Nel frattempo ha “non vinto” le elezioni 2013, governando tuttavia per i cinque anni successivi grazie al determinante “prestito” dei senatori berlusconiani capitanati da Denis Verdini. E non c’è dubbio che Napolitano – pur all’interno delle prerogative formali del Quirinale – abbia favorito la doppia rottamazione del leader Pd Pierluigi Bersani e del premier Pd Enrico Letta. È stata così promossa l’ascesa “a pieni poteri” del sindaco di Firenze Matteo Renzi, mai eletto in Parlamento. Neppure lui tuttavia è riuscito a concludere la legislatura a Palazzo Chigi: l’esito rovinoso del referendum 2016 – affrontato da premier e segretario Pd in carica – ha capovolto la vittoria alle europee del 2014 (l’unica vera ascrivibile dal 2007 ai dem su scala nazionale). Il resto è ancora cronaca: con il Pd già impegnato a “rinarrare” in tempo reale come atto di responsabilità politica sia l’adesione al ribaltone del 2019 sia il tentativo (fallito) di evitare la caduta parlamentare del Conte 2.
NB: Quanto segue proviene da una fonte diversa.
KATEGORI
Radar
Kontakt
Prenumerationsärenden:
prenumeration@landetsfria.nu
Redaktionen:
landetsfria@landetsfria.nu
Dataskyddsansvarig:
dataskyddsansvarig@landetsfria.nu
Dal 2011 si sono susseguiti sette esecutivi: nessuno è stato guidato da un premier chiaramente indicato dagli elettori, cinque sono stati pilotati da non parlamentari. Il Pd ha intanto occupato le stanze del potere per più tempo di quanto abbia fatto quando ha vinto le elezioni. È riuscito a imporre anche i due ultimi commissari Ue (ma dal 1994, salvo Franco Frattini e Antonio Tajani, tutti i commissari italiani a Bruxelles sono usciti dalle fila del “centrosinistra allargato”, a cominciare da Prodi presidente della Commissione). I dem sono riusciti perfino a strappare la presidenza in corso del Parlamento Ue con David Sassoli: nonostante Pd e S&D abbiano riportato netti arretramenti in Italia ed Europa al voto del 2019. Un “deputato di fila” Pd di Strasburgo come Roberto Gualtieri è stato catapultato a Roma a pilotare il Mef; è stato subito imposto come parlamentare alle suppletive di Roma già in tempo di pandemia (eletto con affluenza del 17%) ed è ora stato elevato a candidato-sindaco di Roma.
Letta promette ora “Anima e cacciavite per ricostruire l’Italia”. Di certo avrà bisogno di più di un libro per ricostruire il Pd.